In truth, I only prefer hand deliver of social invitations if there to the person''s actual home. I think that''s a lovely way to do it, but to give it to someone at work seems odd to me, like you''re mixing a social event with a professional one. But I''m a traditionalist, so never mind me.

My only real concern would be with the logistics of handing them to the friends at work--will there be other people present? If he can do it privately I don''t see a problem with it.
 
He sort of shares the same office area with the 3 guys, there is noone else around them so it wouldnt be too much of a privacy issue. They work for a separate company then the others in the office. Kind of a separate division. FI doesnt really know the other people in the office, just these three guys. they all came out together from the east coast office.
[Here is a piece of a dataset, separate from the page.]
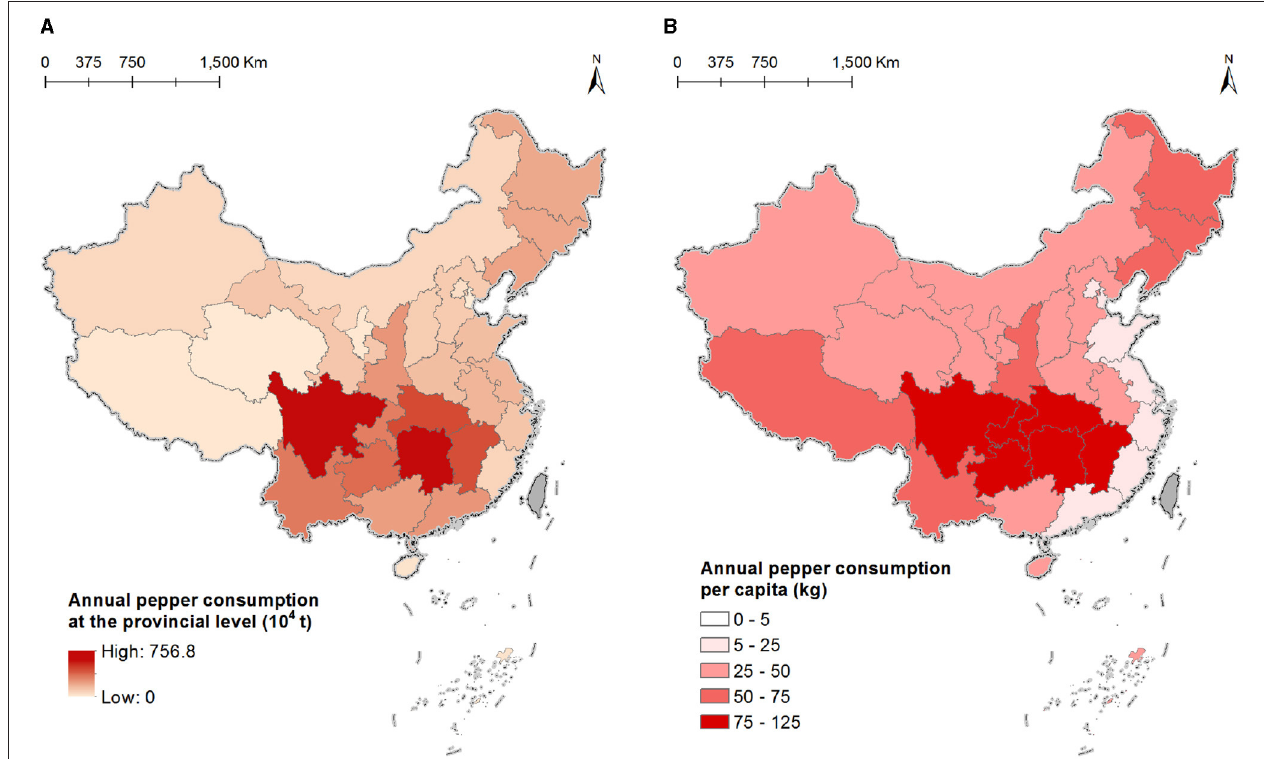
FIGURE 4 | Annual provincial-level pepper consumption rates. Data from China’s Taiwan, Hong Kong, and Macau are not available. (A) Total pepper consumption in each province. (B) Per capita pepper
ALl the same age and they hang out outside of work sometimes.
 
I hand delivered my invites to my co-workers, and they loved it. For those I sit next to every day, I did not even put a stamp on the rsvp because I knew there was no way they''d mail it, and they would tell me not to waste a stamp anyway. They were all the first to respond! Thank you notes though I will be mailing.
 
Normally I''d suggest mailing them out but in this case, I think it''s okay to hand deliver them. I was curious as well about whether others at work would notice, because that coulld be awkward. If it''s not an issue though, I''d go for it.
 
I just got a hand delivered invitation from a good friend. She brought it to my desk in lab. Now, I know she had planned to mail it, but I''m in the middle of moving, and I had no idea which address to give her. It totally made my day to get it. I say go for it.
 
Well, I''m one for simplifying things, so if I were the recipient I would think it was just A-ok! It''s always fun to get ''real'' mail (not just snail-spam), but postage really adds up.
 
I don''t think anybody should be offended.